Because the ball is on another rightward-facing slope, gravity will pull it further to the right, causing it to jump even more hills next time step.
This will continue with the ball jumping ever further each new time step.
In most time-step simulations, there is a time step that is too large
can causes instability. Courant, Friedrichs and Lewy introduced some
criteria describing time steps that do not have that instability; it is
not common to call whatever time step ensures stability the CFL
condition
even if the particular simulation does not fit their
original discussion.
Common CFL conditions look something like the time step has to be
small enough that no particle can move further than X in a
single time step.
The specific Xs vary, but may include
simulation-specific features like half of a particle diameter
and
physically-defined features like the speed of sound
. Because CFL
conditions are often defined base on the distance particles would move
in a single time step the time steps they allow are generally different
each frame, allowing large time steps when things are mostly still but
requiring small time steps when things are moving quickly.

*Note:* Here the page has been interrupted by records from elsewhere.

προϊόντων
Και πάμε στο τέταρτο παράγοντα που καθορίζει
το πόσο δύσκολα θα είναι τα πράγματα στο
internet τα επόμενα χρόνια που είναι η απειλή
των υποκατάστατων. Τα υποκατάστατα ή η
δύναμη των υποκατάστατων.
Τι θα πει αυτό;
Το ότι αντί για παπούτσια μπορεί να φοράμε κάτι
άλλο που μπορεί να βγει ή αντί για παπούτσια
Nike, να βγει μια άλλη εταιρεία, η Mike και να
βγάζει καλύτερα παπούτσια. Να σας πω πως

Details of how to compute CFL conditions for a specific simulation are beyond the scope of this page. A reasonable first step is
Each frame, find the speed of the fastest-moving thing
Divide the time from that frame to the next into a set of time steps such that that fastest-moving thing only moves at most x per step, where x is a parameter you tuned via guess-and-check in advance.
One particle radius is a good initial guess for x because it will prevent particles from passing completely through one another in a single step. Depending on the simulation, a larger or smaller x might be needed.
This simple constant-based approach will not always work. If you are implementing a method others have published, look for what CFL condition they used. CFL conditions are often mentioned only in passing as part of presenting timing results.